**The input:**
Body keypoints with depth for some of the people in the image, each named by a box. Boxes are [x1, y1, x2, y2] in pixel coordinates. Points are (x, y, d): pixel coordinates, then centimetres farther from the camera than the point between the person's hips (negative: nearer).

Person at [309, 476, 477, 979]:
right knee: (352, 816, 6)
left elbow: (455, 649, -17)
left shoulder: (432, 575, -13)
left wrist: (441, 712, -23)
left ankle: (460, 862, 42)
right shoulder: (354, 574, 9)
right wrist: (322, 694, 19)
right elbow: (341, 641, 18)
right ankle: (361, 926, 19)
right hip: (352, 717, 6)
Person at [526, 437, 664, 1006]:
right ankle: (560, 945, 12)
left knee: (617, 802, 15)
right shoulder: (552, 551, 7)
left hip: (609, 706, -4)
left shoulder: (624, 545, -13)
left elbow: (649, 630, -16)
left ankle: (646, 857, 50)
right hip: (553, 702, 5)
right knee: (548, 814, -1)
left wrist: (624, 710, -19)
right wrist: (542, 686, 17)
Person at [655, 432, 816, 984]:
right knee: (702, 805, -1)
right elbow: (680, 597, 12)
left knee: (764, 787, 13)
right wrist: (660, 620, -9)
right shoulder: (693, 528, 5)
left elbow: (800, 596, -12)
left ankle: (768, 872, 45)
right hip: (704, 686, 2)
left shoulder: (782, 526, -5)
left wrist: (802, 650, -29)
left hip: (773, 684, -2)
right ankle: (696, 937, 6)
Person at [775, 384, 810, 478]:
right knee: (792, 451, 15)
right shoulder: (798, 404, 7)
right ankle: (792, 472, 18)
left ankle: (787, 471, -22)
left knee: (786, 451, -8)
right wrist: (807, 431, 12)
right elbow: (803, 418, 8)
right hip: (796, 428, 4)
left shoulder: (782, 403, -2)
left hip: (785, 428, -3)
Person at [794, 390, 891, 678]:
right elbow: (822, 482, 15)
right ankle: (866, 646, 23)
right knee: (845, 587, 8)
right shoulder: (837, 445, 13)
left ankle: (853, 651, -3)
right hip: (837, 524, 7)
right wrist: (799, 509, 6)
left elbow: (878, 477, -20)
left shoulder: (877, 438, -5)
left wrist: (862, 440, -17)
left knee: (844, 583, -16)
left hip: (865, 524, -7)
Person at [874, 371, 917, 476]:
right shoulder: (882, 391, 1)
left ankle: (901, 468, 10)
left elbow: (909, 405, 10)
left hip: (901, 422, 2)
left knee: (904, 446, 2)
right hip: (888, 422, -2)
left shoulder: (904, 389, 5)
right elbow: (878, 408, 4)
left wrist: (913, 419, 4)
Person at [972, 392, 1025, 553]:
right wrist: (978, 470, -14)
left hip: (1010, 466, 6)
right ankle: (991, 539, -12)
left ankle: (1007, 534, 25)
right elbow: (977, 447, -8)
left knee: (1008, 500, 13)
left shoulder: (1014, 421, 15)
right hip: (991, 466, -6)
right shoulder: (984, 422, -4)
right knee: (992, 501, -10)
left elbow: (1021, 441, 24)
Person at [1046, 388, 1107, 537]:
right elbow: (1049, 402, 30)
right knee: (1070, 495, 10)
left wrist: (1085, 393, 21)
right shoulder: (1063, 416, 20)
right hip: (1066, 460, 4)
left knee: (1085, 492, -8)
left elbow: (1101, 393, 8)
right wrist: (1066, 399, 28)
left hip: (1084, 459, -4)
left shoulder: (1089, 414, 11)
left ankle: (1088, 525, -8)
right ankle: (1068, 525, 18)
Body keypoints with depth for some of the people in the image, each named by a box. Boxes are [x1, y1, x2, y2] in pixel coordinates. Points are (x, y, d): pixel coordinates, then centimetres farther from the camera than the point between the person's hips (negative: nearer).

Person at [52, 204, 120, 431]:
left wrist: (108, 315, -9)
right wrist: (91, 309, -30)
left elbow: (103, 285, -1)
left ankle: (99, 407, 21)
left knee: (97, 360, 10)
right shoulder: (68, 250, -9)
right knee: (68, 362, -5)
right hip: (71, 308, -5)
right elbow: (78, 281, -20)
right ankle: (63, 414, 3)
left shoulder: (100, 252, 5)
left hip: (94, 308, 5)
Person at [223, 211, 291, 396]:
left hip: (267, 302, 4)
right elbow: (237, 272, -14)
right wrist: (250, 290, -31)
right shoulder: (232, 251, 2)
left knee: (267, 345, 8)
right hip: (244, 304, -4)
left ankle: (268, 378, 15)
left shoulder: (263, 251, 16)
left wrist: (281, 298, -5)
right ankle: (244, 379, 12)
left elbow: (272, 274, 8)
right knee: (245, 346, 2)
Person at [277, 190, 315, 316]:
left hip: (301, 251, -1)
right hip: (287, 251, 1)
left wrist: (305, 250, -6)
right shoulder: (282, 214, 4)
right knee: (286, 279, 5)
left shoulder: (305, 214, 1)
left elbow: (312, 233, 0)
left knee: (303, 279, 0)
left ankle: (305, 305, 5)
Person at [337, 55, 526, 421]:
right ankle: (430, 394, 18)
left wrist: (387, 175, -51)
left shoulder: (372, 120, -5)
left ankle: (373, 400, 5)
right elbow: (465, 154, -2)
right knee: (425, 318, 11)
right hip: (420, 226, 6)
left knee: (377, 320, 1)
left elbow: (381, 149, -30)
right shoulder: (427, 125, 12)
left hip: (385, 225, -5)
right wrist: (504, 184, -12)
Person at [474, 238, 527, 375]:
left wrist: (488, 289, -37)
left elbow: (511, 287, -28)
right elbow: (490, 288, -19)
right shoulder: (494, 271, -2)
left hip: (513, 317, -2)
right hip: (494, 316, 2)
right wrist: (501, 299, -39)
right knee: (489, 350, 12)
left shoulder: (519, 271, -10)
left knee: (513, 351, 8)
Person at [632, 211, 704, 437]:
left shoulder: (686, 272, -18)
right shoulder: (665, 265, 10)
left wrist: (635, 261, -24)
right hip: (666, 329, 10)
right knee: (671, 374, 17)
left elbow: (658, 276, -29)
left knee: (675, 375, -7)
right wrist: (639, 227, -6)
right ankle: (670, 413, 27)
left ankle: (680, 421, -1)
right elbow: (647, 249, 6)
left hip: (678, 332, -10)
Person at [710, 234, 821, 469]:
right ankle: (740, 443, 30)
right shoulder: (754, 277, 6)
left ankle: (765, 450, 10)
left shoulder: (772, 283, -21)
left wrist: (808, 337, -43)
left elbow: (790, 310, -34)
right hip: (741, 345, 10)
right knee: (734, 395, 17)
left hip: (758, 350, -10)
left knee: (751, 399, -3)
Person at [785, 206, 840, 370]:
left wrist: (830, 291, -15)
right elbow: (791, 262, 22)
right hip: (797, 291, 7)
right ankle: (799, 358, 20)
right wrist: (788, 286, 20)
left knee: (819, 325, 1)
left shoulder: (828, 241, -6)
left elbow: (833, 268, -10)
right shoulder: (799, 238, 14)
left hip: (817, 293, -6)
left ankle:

**Work instruction:** Nothing is to be altered; retype each entry exactly.

**Your solution:**
Body keypoints with depth for some of the people in the image, each named by a box. Boxes are [x1, y1, x2, y2] in pixel coordinates. Points are (x, y, d): pixel coordinates, then centimetres farther from the camera than the point between the person's hips (negative: nearer).

Person at [309, 476, 477, 979]:
right knee: (352, 816, 6)
left elbow: (455, 649, -17)
left shoulder: (432, 575, -13)
left wrist: (441, 712, -23)
left ankle: (460, 862, 42)
right shoulder: (354, 574, 9)
right wrist: (322, 694, 19)
right elbow: (341, 641, 18)
right ankle: (361, 926, 19)
right hip: (352, 717, 6)
Person at [526, 437, 664, 1006]:
right ankle: (560, 945, 12)
left knee: (617, 802, 15)
right shoulder: (552, 551, 7)
left hip: (609, 706, -4)
left shoulder: (624, 545, -13)
left elbow: (649, 630, -16)
left ankle: (646, 857, 50)
right hip: (553, 702, 5)
right knee: (548, 814, -1)
left wrist: (624, 710, -19)
right wrist: (542, 686, 17)
Person at [655, 432, 816, 984]:
right knee: (702, 805, -1)
right elbow: (680, 597, 12)
left knee: (764, 787, 13)
right wrist: (660, 620, -9)
right shoulder: (693, 528, 5)
left elbow: (800, 596, -12)
left ankle: (768, 872, 45)
right hip: (704, 686, 2)
left shoulder: (782, 526, -5)
left wrist: (802, 650, -29)
left hip: (773, 684, -2)
right ankle: (696, 937, 6)
Person at [775, 384, 810, 478]:
right knee: (792, 451, 15)
right shoulder: (798, 404, 7)
right ankle: (792, 472, 18)
left ankle: (787, 471, -22)
left knee: (786, 451, -8)
right wrist: (807, 431, 12)
right elbow: (803, 418, 8)
right hip: (796, 428, 4)
left shoulder: (782, 403, -2)
left hip: (785, 428, -3)
Person at [794, 390, 891, 678]:
right elbow: (822, 482, 15)
right ankle: (866, 646, 23)
right knee: (845, 587, 8)
right shoulder: (837, 445, 13)
left ankle: (853, 651, -3)
right hip: (837, 524, 7)
right wrist: (799, 509, 6)
left elbow: (878, 477, -20)
left shoulder: (877, 438, -5)
left wrist: (862, 440, -17)
left knee: (844, 583, -16)
left hip: (865, 524, -7)
Person at [874, 371, 917, 476]:
right shoulder: (882, 391, 1)
left ankle: (901, 468, 10)
left elbow: (909, 405, 10)
left hip: (901, 422, 2)
left knee: (904, 446, 2)
right hip: (888, 422, -2)
left shoulder: (904, 389, 5)
right elbow: (878, 408, 4)
left wrist: (913, 419, 4)
Person at [972, 392, 1025, 553]:
right wrist: (978, 470, -14)
left hip: (1010, 466, 6)
right ankle: (991, 539, -12)
left ankle: (1007, 534, 25)
right elbow: (977, 447, -8)
left knee: (1008, 500, 13)
left shoulder: (1014, 421, 15)
right hip: (991, 466, -6)
right shoulder: (984, 422, -4)
right knee: (992, 501, -10)
left elbow: (1021, 441, 24)
Person at [1046, 388, 1107, 537]:
right elbow: (1049, 402, 30)
right knee: (1070, 495, 10)
left wrist: (1085, 393, 21)
right shoulder: (1063, 416, 20)
right hip: (1066, 460, 4)
left knee: (1085, 492, -8)
left elbow: (1101, 393, 8)
right wrist: (1066, 399, 28)
left hip: (1084, 459, -4)
left shoulder: (1089, 414, 11)
left ankle: (1088, 525, -8)
right ankle: (1068, 525, 18)
Body keypoints with depth for some of the people in the image, each named by a box. Boxes are [x1, y1, x2, y2] in pixel coordinates. Points are (x, y, d): pixel coordinates, then centimetres farther from the camera than the point between the person's hips (negative: nearer).

Person at [52, 204, 120, 431]:
left wrist: (108, 315, -9)
right wrist: (91, 309, -30)
left elbow: (103, 285, -1)
left ankle: (99, 407, 21)
left knee: (97, 360, 10)
right shoulder: (68, 250, -9)
right knee: (68, 362, -5)
right hip: (71, 308, -5)
right elbow: (78, 281, -20)
right ankle: (63, 414, 3)
left shoulder: (100, 252, 5)
left hip: (94, 308, 5)
Person at [223, 211, 291, 396]:
left hip: (267, 302, 4)
right elbow: (237, 272, -14)
right wrist: (250, 290, -31)
right shoulder: (232, 251, 2)
left knee: (267, 345, 8)
right hip: (244, 304, -4)
left ankle: (268, 378, 15)
left shoulder: (263, 251, 16)
left wrist: (281, 298, -5)
right ankle: (244, 379, 12)
left elbow: (272, 274, 8)
right knee: (245, 346, 2)
Person at [277, 190, 315, 316]:
left hip: (301, 251, -1)
right hip: (287, 251, 1)
left wrist: (305, 250, -6)
right shoulder: (282, 214, 4)
right knee: (286, 279, 5)
left shoulder: (305, 214, 1)
left elbow: (312, 233, 0)
left knee: (303, 279, 0)
left ankle: (305, 305, 5)
Person at [337, 55, 526, 421]:
right ankle: (430, 394, 18)
left wrist: (387, 175, -51)
left shoulder: (372, 120, -5)
left ankle: (373, 400, 5)
right elbow: (465, 154, -2)
right knee: (425, 318, 11)
right hip: (420, 226, 6)
left knee: (377, 320, 1)
left elbow: (381, 149, -30)
right shoulder: (427, 125, 12)
left hip: (385, 225, -5)
right wrist: (504, 184, -12)
Person at [474, 238, 527, 375]:
left wrist: (488, 289, -37)
left elbow: (511, 287, -28)
right elbow: (490, 288, -19)
right shoulder: (494, 271, -2)
left hip: (513, 317, -2)
right hip: (494, 316, 2)
right wrist: (501, 299, -39)
right knee: (489, 350, 12)
left shoulder: (519, 271, -10)
left knee: (513, 351, 8)
Person at [632, 211, 704, 437]:
left shoulder: (686, 272, -18)
right shoulder: (665, 265, 10)
left wrist: (635, 261, -24)
right hip: (666, 329, 10)
right knee: (671, 374, 17)
left elbow: (658, 276, -29)
left knee: (675, 375, -7)
right wrist: (639, 227, -6)
right ankle: (670, 413, 27)
left ankle: (680, 421, -1)
right elbow: (647, 249, 6)
left hip: (678, 332, -10)
Person at [710, 234, 821, 469]:
right ankle: (740, 443, 30)
right shoulder: (754, 277, 6)
left ankle: (765, 450, 10)
left shoulder: (772, 283, -21)
left wrist: (808, 337, -43)
left elbow: (790, 310, -34)
right hip: (741, 345, 10)
right knee: (734, 395, 17)
left hip: (758, 350, -10)
left knee: (751, 399, -3)
Person at [785, 206, 840, 370]:
left wrist: (830, 291, -15)
right elbow: (791, 262, 22)
right hip: (797, 291, 7)
right ankle: (799, 358, 20)
right wrist: (788, 286, 20)
left knee: (819, 325, 1)
left shoulder: (828, 241, -6)
left elbow: (833, 268, -10)
right shoulder: (799, 238, 14)
left hip: (817, 293, -6)
left ankle:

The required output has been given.